Lord Rees of Ludlow: That is music to our ears.

Q28          The Chair: I come back to the point that Baroness Willis was making, which is that to do great science we need great scientists, and indeed great technicians to support them. What advocacy are you doing with the Department for Education and Skills England to make sure that their priorities are going to deliver those scientists and those people who will support them? 

I need to declare an interest as a former chair of STEM Learning. We hear that the Department for Education is cutting budgets for science teachers’ CPD and, indeed, for the National Centre for Computing Education, for example. If it does not start in our schools, it is not going to work in our universities and our scientific research.

Peter Kyle: You can see already that we have undertaken a comprehensive review of the national curriculum and established Skills England. These are all bodies, reviews and programmes of work that are well under way and are aligning towards the five missions of our government and the priorities that we set out in our industrial strategy.

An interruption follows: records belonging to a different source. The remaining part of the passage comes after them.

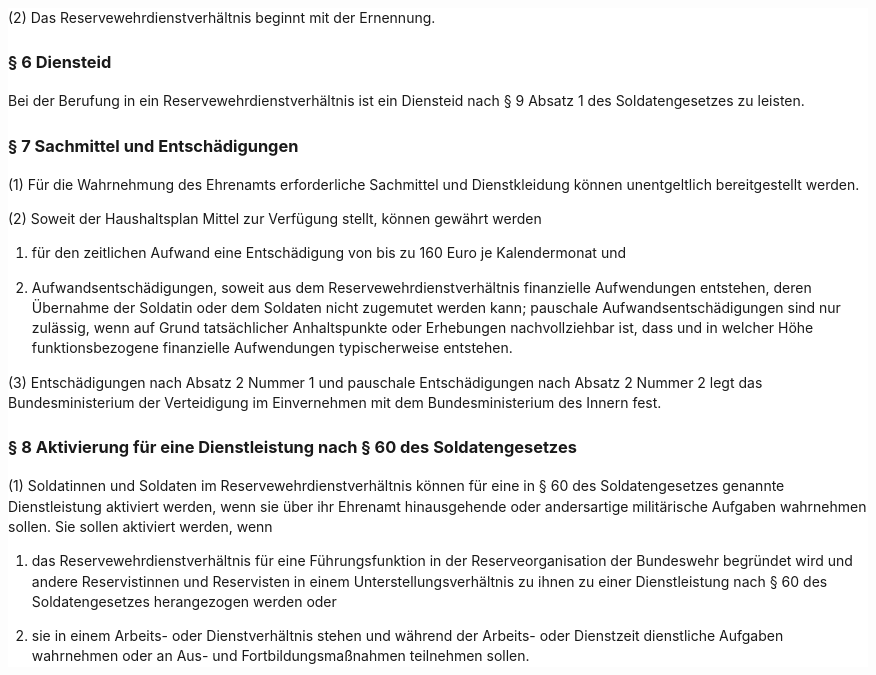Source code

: (2) Das Reservewehrdienstverhältnis beginnt mit der Ernennung.


### § 6 Diensteid

Bei der Berufung in ein Reservewehrdienstverhältnis ist ein Diensteid
nach § 9 Absatz 1 des Soldatengesetzes zu leisten.


### § 7 Sachmittel und Entschädigungen

(1) Für die Wahrnehmung des Ehrenamts erforderliche Sachmittel und
Dienstkleidung können unentgeltlich bereitgestellt werden.

(2) Soweit der Haushaltsplan Mittel zur Verfügung stellt, können
gewährt werden

1.  für den zeitlichen Aufwand eine Entschädigung von bis zu 160 Euro je
    Kalendermonat und


2.  Aufwandsentschädigungen, soweit aus dem Reservewehrdienstverhältnis
    finanzielle Aufwendungen entstehen, deren Übernahme der Soldatin oder
    dem Soldaten nicht zugemutet werden kann; pauschale
    Aufwandsentschädigungen sind nur zulässig, wenn auf Grund
    tatsächlicher Anhaltspunkte oder Erhebungen nachvollziehbar ist, dass
    und in welcher Höhe funktionsbezogene finanzielle Aufwendungen
    typischerweise entstehen.




(3) Entschädigungen nach Absatz 2 Nummer 1 und pauschale
Entschädigungen nach Absatz 2 Nummer 2 legt das Bundesministerium der
Verteidigung im Einvernehmen mit dem Bundesministerium des Innern
fest.


### § 8 Aktivierung für eine Dienstleistung nach § 60 des Soldatengesetzes

(1) Soldatinnen und Soldaten im Reservewehrdienstverhältnis können für
eine in § 60 des Soldatengesetzes genannte Dienstleistung aktiviert
werden, wenn sie über ihr Ehrenamt hinausgehende oder andersartige
militärische Aufgaben wahrnehmen sollen. Sie sollen aktiviert werden,
wenn

1.  das Reservewehrdienstverhältnis für eine Führungsfunktion in der
    Reserveorganisation der Bundeswehr begründet wird und andere
    Reservistinnen und Reservisten in einem Unterstellungsverhältnis zu
    ihnen zu einer Dienstleistung nach § 60 des Soldatengesetzes
    herangezogen werden oder


2.  sie in einem Arbeits- oder Dienstverhältnis stehen und während der
    Arbeits- oder Dienstzeit dienstliche Aufgaben wahrnehmen oder an Aus-
    und Fortbildungsmaßnahmen teilnehmen sollen.
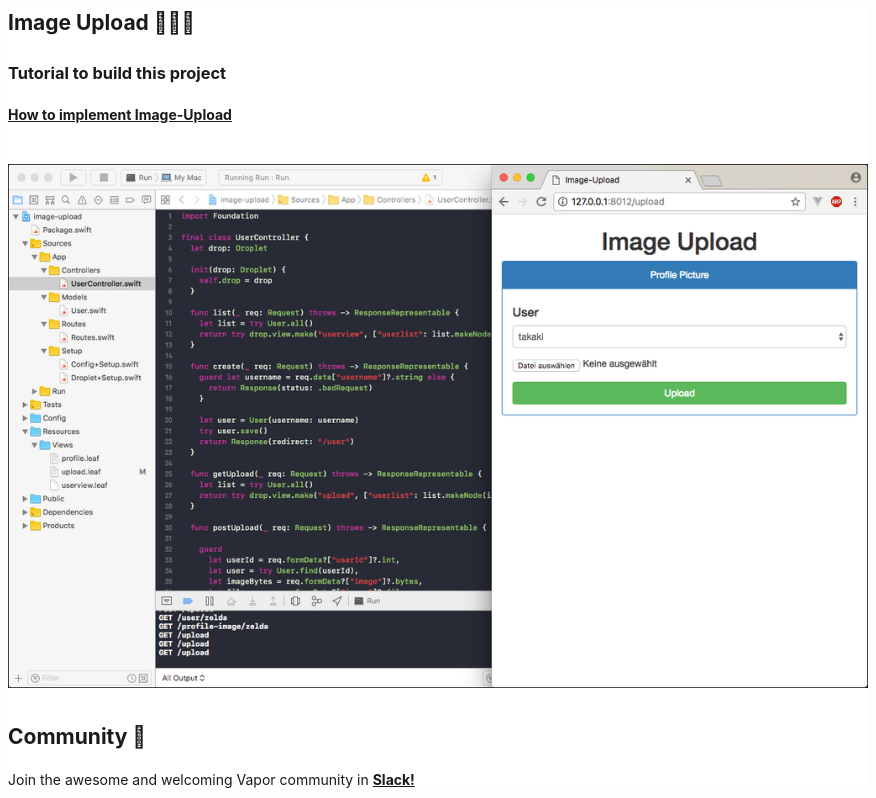 <p align="center">
  <h2>Image Upload 👨🏼‍💻 </h2>
  <h3>Tutorial to build this project</h3>
  <h4><a href="https://medium.com/@martinlasek/tutorial-how-to-implement-image-upload-f8ef5a2af869">How to implement Image-Upload</a></h4>
  <br>
  <img width="100%" src="image-upload.png" alt="screenshot">
</p>

## Community 🚀
Join the awesome and welcoming Vapor community in <a href="http://vapor.team/"><b>Slack!</b></a>
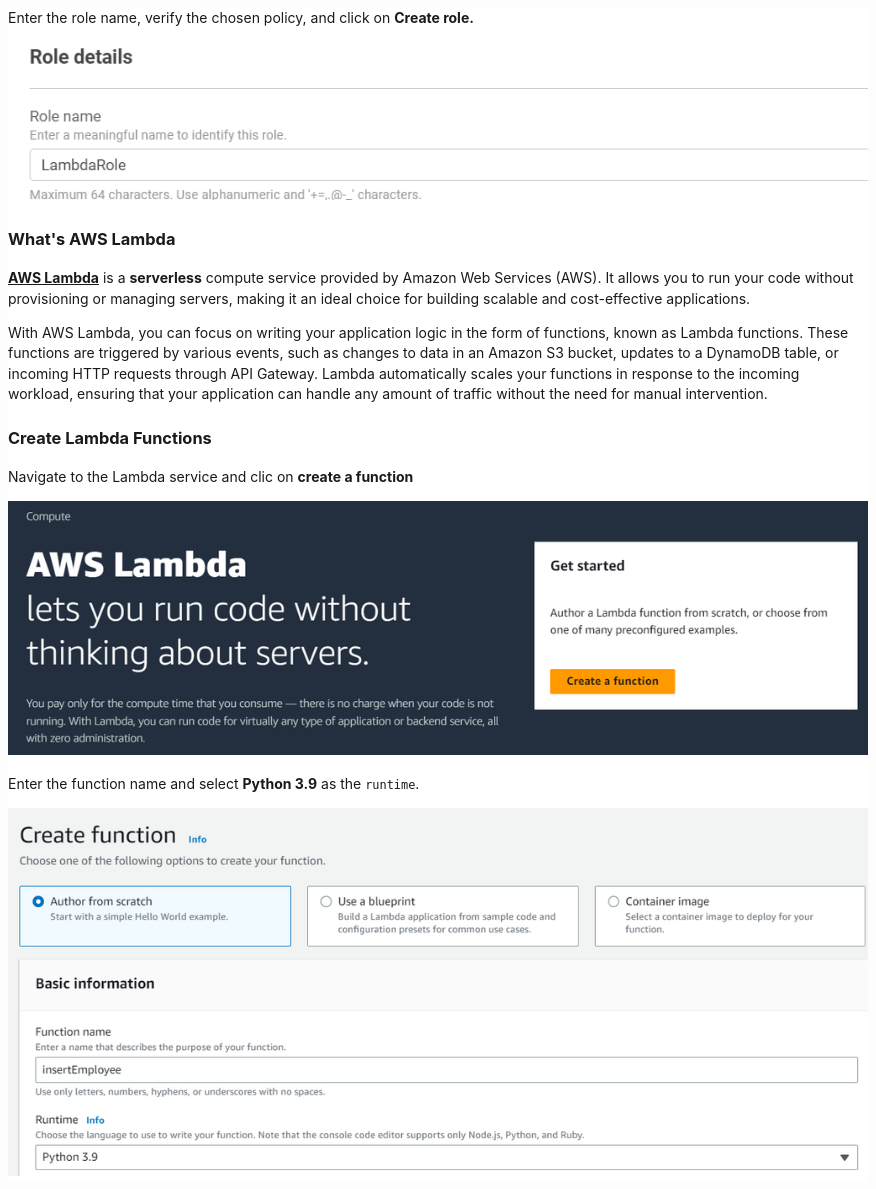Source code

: Enter the role name, verify the chosen policy, and click on **Create role.**

![Role](./images/33.png) 

### What's AWS Lambda

[**AWS Lambda**](https://aws.amazon.com/lambda/) is a **serverless** compute service provided by Amazon Web Services (AWS). It allows you to run your code without provisioning or managing servers, making it an ideal choice for building scalable and cost-effective applications.

With AWS Lambda, you can focus on writing your application logic in the form of functions, known as Lambda functions. These functions are triggered by various events, such as changes to data in an Amazon S3 bucket, updates to a DynamoDB table, or incoming HTTP requests through API Gateway. Lambda automatically scales your functions in response to the incoming workload, ensuring that your application can handle any amount of traffic without the need for manual intervention.

### Create Lambda Functions 

Navigate to the Lambda service and clic on **create a function**

![Lambda](./images/34.png) 

Enter the function name and select **Python 3.9** as the `runtime`.

![Lambda](./images/35.png)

We have to understand the granular nature of what skills are needed and where they are needed in order to develop a system that is fit for purpose for delivering it. I understand that there is a lot of information and experience out there already, but we are a new Government and we are trying to set the platform for a decade of national renewal, and hopefully into the future beyond that.

These are areas that we are trying to understand right now. If you ask whether I am advocating for it, I hope you have already seen from my evidence today and the outcome of the first spending review that we are a department and I am a Secretary of State who understand fully the power of science, STEM, knowledge, scientific discovery, and the value that modern critical technologies and the emerging technologies have, not just for our society and for tackling challenges, but for creating profound opportunities for people, our country and our economy.

The Chair: We are delighted that you have that passion. We are desperate for you to inject that passion into all the other Secretaries of State across government so that we get the scientific basis that we need in this country to be a science superpower. We may not like the slogan, but we like the intent. We very much appreciate your time and the work of your colleagues who have come with you. I am sorry that we did not get a chance to hear a bit more from them. At that point, I thank you very much, Secretary of State.

 OFFICIAL


[1] Note by the witness: this figure is actually £520 million.

[2] Note by the witness: These figures relate to 2025/26.

[3] Note by the witness: This in fact relates to non-critical programmes of over £1 million, which, if challenged, will come to the interministerial group.

[4] Note by the witness: Whilst it is possible to submit to other personal identifying information to GOV.UK Chat, the user interface strongly discourages users from doing so

[5] Note by the witness: This figure should be 8.5%, referring to DSIT's R&D budget uplift in real terms in 25/26.